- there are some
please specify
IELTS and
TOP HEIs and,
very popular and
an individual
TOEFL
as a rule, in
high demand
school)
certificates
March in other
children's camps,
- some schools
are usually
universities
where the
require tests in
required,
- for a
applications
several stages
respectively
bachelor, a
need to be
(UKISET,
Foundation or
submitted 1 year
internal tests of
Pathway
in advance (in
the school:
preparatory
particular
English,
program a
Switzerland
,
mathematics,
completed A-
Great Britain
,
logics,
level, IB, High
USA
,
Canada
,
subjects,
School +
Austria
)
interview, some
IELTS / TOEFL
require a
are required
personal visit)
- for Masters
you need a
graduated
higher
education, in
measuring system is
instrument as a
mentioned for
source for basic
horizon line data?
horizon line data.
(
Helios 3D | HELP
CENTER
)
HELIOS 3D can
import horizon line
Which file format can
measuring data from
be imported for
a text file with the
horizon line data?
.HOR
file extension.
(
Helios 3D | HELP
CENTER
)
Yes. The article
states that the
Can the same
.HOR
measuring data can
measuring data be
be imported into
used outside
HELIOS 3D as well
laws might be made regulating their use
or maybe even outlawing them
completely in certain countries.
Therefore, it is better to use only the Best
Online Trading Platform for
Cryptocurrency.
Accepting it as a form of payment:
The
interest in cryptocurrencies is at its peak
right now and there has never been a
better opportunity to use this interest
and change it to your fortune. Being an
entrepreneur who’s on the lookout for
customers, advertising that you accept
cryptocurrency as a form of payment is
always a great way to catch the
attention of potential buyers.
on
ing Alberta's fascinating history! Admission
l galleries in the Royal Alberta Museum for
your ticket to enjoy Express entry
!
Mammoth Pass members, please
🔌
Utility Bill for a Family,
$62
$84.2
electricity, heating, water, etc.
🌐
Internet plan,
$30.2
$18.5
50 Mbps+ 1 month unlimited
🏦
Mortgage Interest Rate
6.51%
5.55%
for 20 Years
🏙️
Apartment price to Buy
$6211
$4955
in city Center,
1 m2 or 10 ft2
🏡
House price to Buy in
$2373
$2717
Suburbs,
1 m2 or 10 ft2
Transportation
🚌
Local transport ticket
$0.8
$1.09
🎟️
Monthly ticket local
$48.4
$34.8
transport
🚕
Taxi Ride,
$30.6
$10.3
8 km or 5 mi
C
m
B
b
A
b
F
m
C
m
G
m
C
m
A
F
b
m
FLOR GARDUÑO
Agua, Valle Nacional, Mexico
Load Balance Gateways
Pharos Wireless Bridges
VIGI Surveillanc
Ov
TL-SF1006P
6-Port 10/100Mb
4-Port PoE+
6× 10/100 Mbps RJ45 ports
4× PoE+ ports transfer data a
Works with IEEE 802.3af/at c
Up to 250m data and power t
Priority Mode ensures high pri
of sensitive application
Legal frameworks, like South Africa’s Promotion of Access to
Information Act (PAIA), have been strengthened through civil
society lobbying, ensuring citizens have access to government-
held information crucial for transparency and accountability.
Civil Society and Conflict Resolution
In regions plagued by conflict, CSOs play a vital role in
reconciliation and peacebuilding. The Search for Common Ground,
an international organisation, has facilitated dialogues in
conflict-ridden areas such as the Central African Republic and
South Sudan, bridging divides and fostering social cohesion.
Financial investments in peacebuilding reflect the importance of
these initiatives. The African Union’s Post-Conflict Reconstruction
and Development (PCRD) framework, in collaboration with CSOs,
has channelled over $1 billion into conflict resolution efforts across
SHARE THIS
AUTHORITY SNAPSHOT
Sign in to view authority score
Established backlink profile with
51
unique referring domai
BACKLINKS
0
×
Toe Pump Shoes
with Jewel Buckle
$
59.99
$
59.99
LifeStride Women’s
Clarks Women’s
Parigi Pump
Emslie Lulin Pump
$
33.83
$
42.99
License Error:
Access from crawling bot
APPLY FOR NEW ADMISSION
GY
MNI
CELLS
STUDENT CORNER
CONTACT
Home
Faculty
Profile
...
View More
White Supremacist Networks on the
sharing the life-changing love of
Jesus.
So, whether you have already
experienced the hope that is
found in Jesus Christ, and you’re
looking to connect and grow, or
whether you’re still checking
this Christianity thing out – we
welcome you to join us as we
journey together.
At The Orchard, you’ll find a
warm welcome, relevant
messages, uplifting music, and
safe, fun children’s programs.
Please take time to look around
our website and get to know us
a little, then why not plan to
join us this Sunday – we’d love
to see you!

────

▶ **Assigned task**
Which lines in the items above contain the word "from"? Pick out each one and copy it in full.

▶ **Written answer**
measuring data from
Access from crawling bot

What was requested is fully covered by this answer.